== GIVEN INFORMATION ==

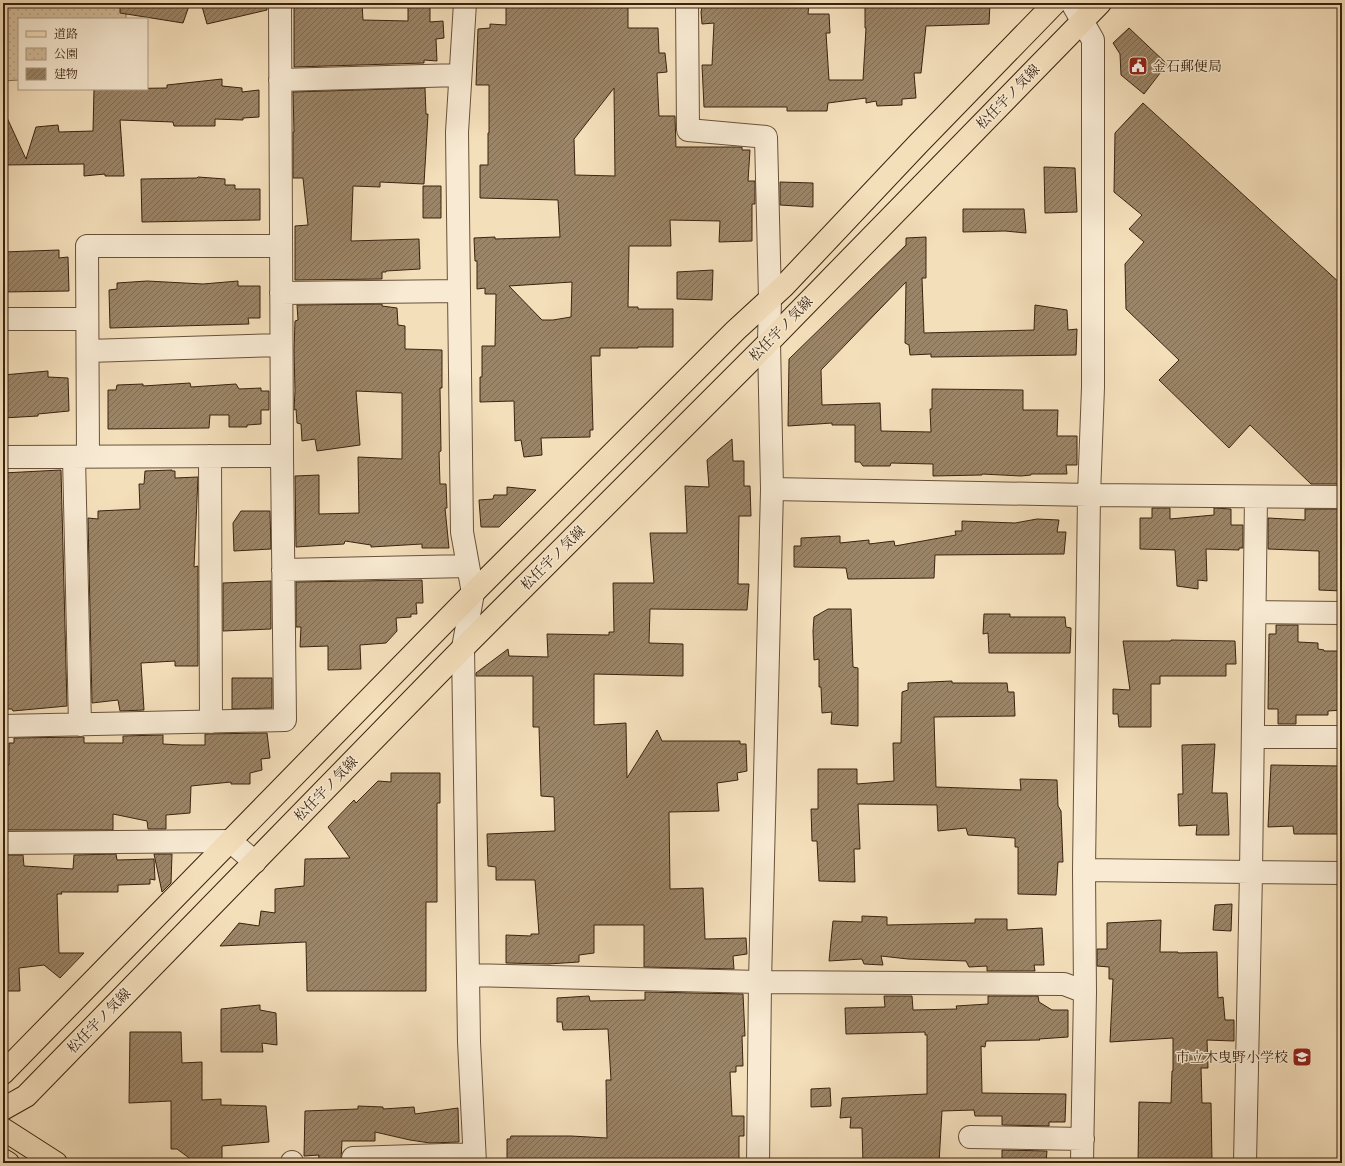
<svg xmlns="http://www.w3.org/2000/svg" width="1345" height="1166" font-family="'IM FELL Double Pica','Noto Serif JP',serif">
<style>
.park{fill:url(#park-dots);stroke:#877156}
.building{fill:url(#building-hatch);stroke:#3a230f;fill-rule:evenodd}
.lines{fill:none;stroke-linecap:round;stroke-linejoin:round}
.street-casing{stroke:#68523a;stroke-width:24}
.primary-casing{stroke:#3a230f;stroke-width:24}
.street{stroke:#f8ead3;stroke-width:22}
.primary{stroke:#f4dfbb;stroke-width:22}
.labels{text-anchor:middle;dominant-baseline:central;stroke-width:3;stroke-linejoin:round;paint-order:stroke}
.poi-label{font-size:14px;fill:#3a230f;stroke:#f8ead3;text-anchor:start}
.street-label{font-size:14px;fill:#3a230f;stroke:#f8ead3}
</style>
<defs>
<pattern id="park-dots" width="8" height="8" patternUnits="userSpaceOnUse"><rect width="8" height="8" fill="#d4bf9e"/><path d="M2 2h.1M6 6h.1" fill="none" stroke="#b7a487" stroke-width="1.8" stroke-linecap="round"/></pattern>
<pattern id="building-hatch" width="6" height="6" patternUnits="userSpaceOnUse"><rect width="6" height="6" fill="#9b8568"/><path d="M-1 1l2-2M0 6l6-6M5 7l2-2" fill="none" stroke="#7f6c54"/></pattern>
</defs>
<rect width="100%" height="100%" fill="#f4dfbb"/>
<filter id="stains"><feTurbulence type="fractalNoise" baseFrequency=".005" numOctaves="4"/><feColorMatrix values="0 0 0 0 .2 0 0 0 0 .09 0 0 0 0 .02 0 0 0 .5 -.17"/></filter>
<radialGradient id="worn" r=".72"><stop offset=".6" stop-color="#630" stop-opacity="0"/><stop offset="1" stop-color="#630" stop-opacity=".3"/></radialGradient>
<path class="park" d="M 3,3 L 126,3 L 126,19 L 19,19 L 19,80 L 3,81 Z"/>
<path class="building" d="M 120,3 L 190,3 L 183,23 L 120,13 Z
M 201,3 L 266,3 L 267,10 L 207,24 Z
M 294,3 L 362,3 L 363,20 L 408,21 L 408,3 L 430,3 L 430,22 L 443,21 L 444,38 L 436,39 L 437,61 L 424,60 L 424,63 L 294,67 Z
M 506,3 L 628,3 L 628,28 L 658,28 L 659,53 L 665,53 L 667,72 L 657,73 L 659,116 L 675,116 L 676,147 L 742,147 L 742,150 L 750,150 L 748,181 L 755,181 L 755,204 L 752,204 L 752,241 L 719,242 L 720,221 L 670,220 L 671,246 L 629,246 L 628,307 L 638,307 L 638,309 L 673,309 L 673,347 L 638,347 L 638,348 L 600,348 L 600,356 L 591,356 L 593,430 L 590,430 L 590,437 L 541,438 L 542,455 L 524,457 L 521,440 L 515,441 L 514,401 L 480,402 L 480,377 L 482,377 L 482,346 L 495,346 L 496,294 L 485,294 L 485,288 L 477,289 L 477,261 L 475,261 L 474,238 L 495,237 L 495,239 L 560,237 L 558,200 L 480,198 L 480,165 L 488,165 L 488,133 L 489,133 L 489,85 L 476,85 L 478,29 L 490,28 L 490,24 L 506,25 ZM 614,88 L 615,176 L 575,175 L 574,139 ZM 572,282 L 571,317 L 553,320 L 542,320 L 509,286 Z
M 703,3 L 809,3 L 808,14 L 829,14 L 830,33 L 826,33 L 829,80 L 863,80 L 866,28 L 865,28 L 865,3 L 990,3 L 989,24 L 926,26 L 921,73 L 914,73 L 916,98 L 902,99 L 902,105 L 877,106 L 876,101 L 866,103 L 866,98 L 828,103 L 827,111 L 787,111 L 787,107 L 704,107 L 702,65 L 712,65 L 714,23 L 702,24 L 701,12 Z
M 1129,28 L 1167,64 L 1144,94 L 1121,75 L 1120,54 L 1113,43 Z
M 222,79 L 222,86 L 242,88 L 242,92 L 259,90 L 259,117 L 243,118 L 243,120 L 215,119 L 215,126 L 174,126 L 173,122 L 120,120 L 124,176 L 105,176 L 105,174 L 84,176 L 84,164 L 3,165 L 3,109 L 26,159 L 36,127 L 58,125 L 59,132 L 93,131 L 94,89 L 167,88 L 167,85 Z
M 425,88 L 426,114 L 428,114 L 424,184 L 380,182 L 380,187 L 353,186 L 351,241 L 419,239 L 420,269 L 386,271 L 386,272 L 382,272 L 382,279 L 295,280 L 295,226 L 308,225 L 303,178 L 293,178 L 293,132 L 294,132 L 293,92 Z
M 1143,103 L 1342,285 L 1342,484 L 1311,484 L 1250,425 L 1229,448 L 1159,380 L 1179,360 L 1126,309 L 1125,264 L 1144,242 L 1129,229 L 1142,215 L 1114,192 L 1115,133 Z
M 1044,167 L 1075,168 L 1077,212 L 1045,213 Z
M 198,177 L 225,179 L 225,185 L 235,185 L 235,189 L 260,189 L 260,220 L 142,222 L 141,179 L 197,178 Z
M 780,182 L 813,183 L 813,207 L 780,205 Z
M 423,186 L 441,186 L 441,218 L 423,218 Z
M 963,209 L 1024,209 L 1026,233 L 1005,231 L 963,232 Z
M 926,237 L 926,278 L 922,278 L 924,333 L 1034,330 L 1035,305 L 1067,310 L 1068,330 L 1077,329 L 1076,355 L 931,357 L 931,354 L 910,355 L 909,345 L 905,343 L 906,282 L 821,370 L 822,405 L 880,403 L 881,431 L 931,432 L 930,409 L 932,409 L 932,389 L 1023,390 L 1023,410 L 1058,410 L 1057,436 L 1077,436 L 1077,465 L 1066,465 L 1067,474 L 1031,474 L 1031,475 L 1021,476 L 982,474 L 982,475 L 933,476 L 933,464 L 891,463 L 890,466 L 863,466 L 860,462 L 855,462 L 855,425 L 832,425 L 832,423 L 788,426 L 789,359 L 906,245 L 906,238 Z
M 59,250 L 59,258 L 68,257 L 69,291 L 3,292 L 3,252 Z
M 713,270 L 712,300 L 677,299 L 677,272 Z
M 147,281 L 203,284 L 238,281 L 238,286 L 260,286 L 260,318 L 248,318 L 249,324 L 110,328 L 109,290 L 117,289 L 117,283 Z
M 382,304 L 382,306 L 397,308 L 398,325 L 405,326 L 405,349 L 442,350 L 442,388 L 440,388 L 441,451 L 439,452 L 440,484 L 446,484 L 447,508 L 445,508 L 449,548 L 422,548 L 422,544 L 371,547 L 371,545 L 345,541 L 344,544 L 296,547 L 295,476 L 319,475 L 319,514 L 359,513 L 358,457 L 402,459 L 402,393 L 356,391 L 360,445 L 317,451 L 315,439 L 302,441 L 301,424 L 297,423 L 296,409 L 294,410 L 295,391 L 294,350 L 295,321 L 298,320 L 297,305 Z
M 48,371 L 48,377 L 68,378 L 69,411 L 38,414 L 38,416 L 3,418 L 3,375 Z
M 190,383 L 191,387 L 236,384 L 239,389 L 261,388 L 261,391 L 269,391 L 269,410 L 261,410 L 261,424 L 247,425 L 247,427 L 229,427 L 229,415 L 210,415 L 209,428 L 108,429 L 108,390 L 116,390 L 117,385 L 143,384 L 143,386 Z
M 732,439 L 733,461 L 744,461 L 744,486 L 750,486 L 751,516 L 739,516 L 738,584 L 749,584 L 747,610 L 650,609 L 649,643 L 683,644 L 683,676 L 594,674 L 594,725 L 626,723 L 627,778 L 657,730 L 662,741 L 740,741 L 740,744 L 746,744 L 747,771 L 737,773 L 738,780 L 717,783 L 719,811 L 669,812 L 670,889 L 703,888 L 705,939 L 746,938 L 747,954 L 733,956 L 734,969 L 644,967 L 644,925 L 594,925 L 594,953 L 579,955 L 579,962 L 548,964 L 506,963 L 506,935 L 531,936 L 531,934 L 539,934 L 535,880 L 496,880 L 496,867 L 488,866 L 487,834 L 555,831 L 554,797 L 541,796 L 539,727 L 533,727 L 533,676 L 476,676 L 476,673 L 508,649 L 509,656 L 548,657 L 547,634 L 609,635 L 609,632 L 614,632 L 613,583 L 654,583 L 650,533 L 687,533 L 685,486 L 709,487 L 707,460 Z
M 61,470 L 67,706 L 13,711 L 12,709 L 3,709 L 3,473 Z
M 172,470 L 172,471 L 175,471 L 175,478 L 198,477 L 194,567 L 198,566 L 198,666 L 175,666 L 175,661 L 141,663 L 144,710 L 120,711 L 118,700 L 92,703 L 88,518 L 98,519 L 98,511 L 140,509 L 139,484 L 144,484 L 145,471 Z
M 507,487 L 536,490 L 499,527 L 481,527 L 479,500 L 493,499 L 494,495 L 507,495 Z
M 1152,508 L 1170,508 L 1170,519 L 1214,515 L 1214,508 L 1231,509 L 1231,525 L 1243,525 L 1243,548 L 1239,548 L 1239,550 L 1206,549 L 1207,581 L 1198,580 L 1198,589 L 1177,586 L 1175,550 L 1140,549 L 1140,518 L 1152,518 Z
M 1305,509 L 1342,509 L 1342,591 L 1319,590 L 1319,551 L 1268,549 L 1268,518 L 1305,520 Z
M 241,511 L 270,511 L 271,549 L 234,551 L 233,523 Z
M 1037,519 L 1059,520 L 1057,532 L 1066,532 L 1064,554 L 935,555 L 934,578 L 848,579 L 846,568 L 794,567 L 794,546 L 801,546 L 801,538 L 840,536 L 840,543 L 869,540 L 869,544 L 894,541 L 895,546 L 956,535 L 955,531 L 962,531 L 962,521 L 1015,523 Z
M 422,580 L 423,603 L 416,603 L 417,614 L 411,614 L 411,617 L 396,618 L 397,631 L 386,643 L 360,645 L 361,669 L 328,670 L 328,646 L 300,647 L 301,627 L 296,627 L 296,582 Z
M 271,581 L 271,629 L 223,631 L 223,583 Z
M 828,609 L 851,609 L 853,667 L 858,668 L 858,726 L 831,724 L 832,712 L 822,713 L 821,687 L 819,687 L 819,659 L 814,660 L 813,631 L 814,617 Z
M 984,614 L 1010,614 L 1010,617 L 1065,617 L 1066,627 L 1071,628 L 1070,653 L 989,653 L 988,633 L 983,634 Z
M 1276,625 L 1298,625 L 1298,642 L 1318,643 L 1318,649 L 1324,650 L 1324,651 L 1342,651 L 1342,710 L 1328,711 L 1328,715 L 1296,715 L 1296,724 L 1278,724 L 1278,709 L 1268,709 L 1269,634 L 1276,634 Z
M 1171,640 L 1235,641 L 1236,664 L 1226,664 L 1226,676 L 1160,676 L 1160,684 L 1151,684 L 1151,727 L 1119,727 L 1118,714 L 1113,714 L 1113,689 L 1130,690 L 1123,641 L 1171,641 Z
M 232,678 L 272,678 L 272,708 L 232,709 Z
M 952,681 L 952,683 L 1007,683 L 1008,692 L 1014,692 L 1015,716 L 934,717 L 936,787 L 1021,790 L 1020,779 L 1057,780 L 1058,806 L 1061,811 L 1063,862 L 1058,862 L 1056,895 L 1018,894 L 1018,847 L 1015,847 L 1015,838 L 968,835 L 966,828 L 938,831 L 937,805 L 858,804 L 860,849 L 854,849 L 855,882 L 819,881 L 817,841 L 812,841 L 811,809 L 818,809 L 818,769 L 857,769 L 857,784 L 894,781 L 893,743 L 901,743 L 902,692 L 908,690 L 908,683 Z
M 267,733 L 270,758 L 261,759 L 262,770 L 250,773 L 250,784 L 231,784 L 231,782 L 191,786 L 190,813 L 166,815 L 166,829 L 148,829 L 147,821 L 113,814 L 113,830 L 3,830 L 3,766 L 9,765 L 9,743 L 14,743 L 14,738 L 84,737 L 84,743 L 123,743 L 123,736 L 163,735 L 163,744 L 182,745 L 205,745 L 205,734 Z
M 1215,744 L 1212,793 L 1227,793 L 1229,835 L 1196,835 L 1197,825 L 1179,826 L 1178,794 L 1183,794 L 1182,745 Z
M 1271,765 L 1340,766 L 1338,805 L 1342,805 L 1342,834 L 1294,834 L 1293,826 L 1268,827 Z
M 391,773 L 440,773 L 440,803 L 437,803 L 437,902 L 426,902 L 426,991 L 307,991 L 306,942 L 220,946 L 239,923 L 259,926 L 261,911 L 275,913 L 275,889 L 304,886 L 305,859 L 350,858 L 328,827 L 354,800 L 356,803 L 378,781 L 391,782 Z
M 116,854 L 117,860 L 154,859 L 155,880 L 150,879 L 150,884 L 118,885 L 118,892 L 61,892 L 62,894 L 57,894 L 59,953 L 84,953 L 60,978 L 44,965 L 19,968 L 20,991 L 3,991 L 3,855 L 23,855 L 24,866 L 73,869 L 74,855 Z
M 154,854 L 172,854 L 171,883 L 162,892 Z
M 1232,904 L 1231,931 L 1213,930 L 1215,905 Z
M 862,916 L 887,917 L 887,925 L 975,923 L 975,919 L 1007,919 L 1007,930 L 1042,928 L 1044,965 L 1034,965 L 1035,971 L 987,971 L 987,966 L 969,967 L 966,961 L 908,959 L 881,956 L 883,965 L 864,964 L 862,959 L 829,961 L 833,921 L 862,922 Z
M 1161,920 L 1160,952 L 1178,952 L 1178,953 L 1217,952 L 1218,998 L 1223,997 L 1225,1020 L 1234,1020 L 1234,1041 L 1207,1040 L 1208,1068 L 1201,1068 L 1202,1103 L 1211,1103 L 1212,1162 L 1138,1163 L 1139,1102 L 1171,1103 L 1172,1071 L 1173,1071 L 1173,1038 L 1110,1042 L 1113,979 L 1109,979 L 1109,967 L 1097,966 L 1097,949 L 1107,949 L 1107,923 Z
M 645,992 L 743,994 L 745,1036 L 742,1036 L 743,1066 L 736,1066 L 736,1072 L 730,1072 L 732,1116 L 744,1116 L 744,1136 L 739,1136 L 739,1163 L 714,1163 L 714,1160 L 666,1159 L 666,1162 L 648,1163 L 507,1163 L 507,1139 L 510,1139 L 511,1136 L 571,1136 L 607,1138 L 606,1080 L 611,1080 L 608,1029 L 563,1030 L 562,1022 L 557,1022 L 557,998 L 589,996 L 590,1001 L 645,1000 Z
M 884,996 L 912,996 L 913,1010 L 957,1009 L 956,1006 L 988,1004 L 988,996 L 1038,996 L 1039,1002 L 1052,1010 L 1068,1010 L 1068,1037 L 1039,1039 L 1040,1040 L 986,1041 L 985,1047 L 981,1046 L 982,1093 L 1066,1094 L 1065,1122 L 1049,1122 L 1049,1126 L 1002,1125 L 1002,1116 L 975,1116 L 974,1110 L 942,1111 L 939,1163 L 863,1163 L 862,1128 L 850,1128 L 851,1117 L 840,1118 L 842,1098 L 927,1094 L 927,1035 L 925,1035 L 925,1032 L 846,1034 L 845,1008 L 885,1007 Z
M 260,1005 L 260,1010 L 276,1013 L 277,1045 L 262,1043 L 263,1052 L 221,1052 L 221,1009 Z
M 130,1032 L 181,1032 L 182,1063 L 202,1062 L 202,1100 L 221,1099 L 221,1105 L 266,1106 L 269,1142 L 222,1146 L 222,1163 L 196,1163 L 177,1149 L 171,1149 L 171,1101 L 129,1103 Z
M 830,1088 L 831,1106 L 811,1107 L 811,1089 Z
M 358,1106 L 383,1107 L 383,1109 L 414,1107 L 415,1114 L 458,1108 L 459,1142 L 430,1143 L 410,1140 L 375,1132 L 375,1141 L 342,1141 L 341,1161 L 318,1162 L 319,1155 L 304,1156 L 305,1111 L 358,1109 Z
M 1002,1150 L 1047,1151 L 1046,1163 L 1002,1163 Z"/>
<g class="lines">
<defs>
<path id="street" d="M 465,3 L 457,132 L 462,532 L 473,593 L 463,648 L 469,1042 L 475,1163
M 687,3 L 688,130 L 766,137 L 770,299 L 769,342 L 772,489 L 760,982 L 758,1163
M 1072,3 L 1093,40 L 1093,387 L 1089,495 L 1084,870
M 280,80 L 460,75
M 281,293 L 459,291
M 3,319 L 87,319
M 88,351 L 281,345
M 88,456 L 87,246 L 281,246
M 210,456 L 211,722
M 3,457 L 282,456 L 280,3
M 74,457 L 80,725
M 772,489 L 1089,495 L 1342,497
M 283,570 L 468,566
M 1255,612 L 1342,613
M 3,726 L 285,720 L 282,456
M 1253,737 L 1342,737
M 3,843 L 230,841 L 255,862
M 468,975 L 760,982 L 1064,984 L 1085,992
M 970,1137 L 1083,1139
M 353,1158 L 474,1154
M 292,1163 L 292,1162
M 1082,1163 L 1085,992 L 1084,870 L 1342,873
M 1245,1163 L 1251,873 L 1256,497"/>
<path id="primary" d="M 3,1073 L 473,593 L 736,330 L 783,287 L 918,144 L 1055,3
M 3,1109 L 26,1096 L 463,648 L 769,342 L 1100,3
M 3,1129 L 56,1163
M 3,1160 L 8,1163"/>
</defs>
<use href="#street" class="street-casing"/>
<use href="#primary" class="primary-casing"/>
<use href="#street" class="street"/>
<use href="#primary" class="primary"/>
</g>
<defs>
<symbol id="civic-square" viewBox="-11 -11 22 22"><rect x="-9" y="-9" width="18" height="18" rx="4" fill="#8f2418" stroke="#f8ead3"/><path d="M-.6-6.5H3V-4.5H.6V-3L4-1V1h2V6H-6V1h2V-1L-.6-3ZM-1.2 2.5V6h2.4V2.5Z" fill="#fff"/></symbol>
<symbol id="school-square" viewBox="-11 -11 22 22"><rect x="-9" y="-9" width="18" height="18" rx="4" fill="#8f2418" stroke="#f8ead3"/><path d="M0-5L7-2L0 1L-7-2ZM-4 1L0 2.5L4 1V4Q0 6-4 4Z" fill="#fff"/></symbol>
</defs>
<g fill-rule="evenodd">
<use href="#civic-square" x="1127" y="55" width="22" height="22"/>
<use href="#school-square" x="1291" y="1046" width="22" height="22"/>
</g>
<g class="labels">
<g class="poi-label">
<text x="1152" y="66">金石郵便局</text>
<text x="1288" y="1057" text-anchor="end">市立木曳野小学校</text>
</g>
<g class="street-label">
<text transform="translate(1008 97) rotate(-46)">松任宇ノ気線</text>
<text transform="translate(781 329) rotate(-46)">松任宇ノ気線</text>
<text transform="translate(553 558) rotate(-45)">松任宇ノ気線</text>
<text transform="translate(326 789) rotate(-46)">松任宇ノ気線</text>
<text transform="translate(99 1021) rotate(-46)">松任宇ノ気線</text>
</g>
</g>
<rect width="1345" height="1166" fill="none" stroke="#f4dfbb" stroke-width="16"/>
<rect x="4" y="4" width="1337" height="1158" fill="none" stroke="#3a230f" stroke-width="2"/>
<rect x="8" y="8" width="1329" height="1150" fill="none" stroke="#3a230f"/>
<rect x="18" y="18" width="130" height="72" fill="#f8ead3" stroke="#ac9a85"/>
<rect x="26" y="31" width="20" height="6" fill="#f4dfbb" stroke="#ac9a85"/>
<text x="54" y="38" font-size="12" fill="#3a230f">道路</text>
<rect x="26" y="48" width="20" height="12" fill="url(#park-dots)" stroke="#ac9a85"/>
<text x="54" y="58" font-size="12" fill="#3a230f">公園</text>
<rect x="26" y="68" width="20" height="12" fill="url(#building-hatch)" stroke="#ac9a85"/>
<text x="54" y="78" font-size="12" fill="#3a230f">建物</text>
<rect width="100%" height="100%" filter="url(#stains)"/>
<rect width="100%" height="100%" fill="url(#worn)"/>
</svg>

===

Every line above with the word "evenodd" is to be copied out.

.building{fill:url(#building-hatch);stroke:#3a230f;fill-rule:evenodd}
<g fill-rule="evenodd">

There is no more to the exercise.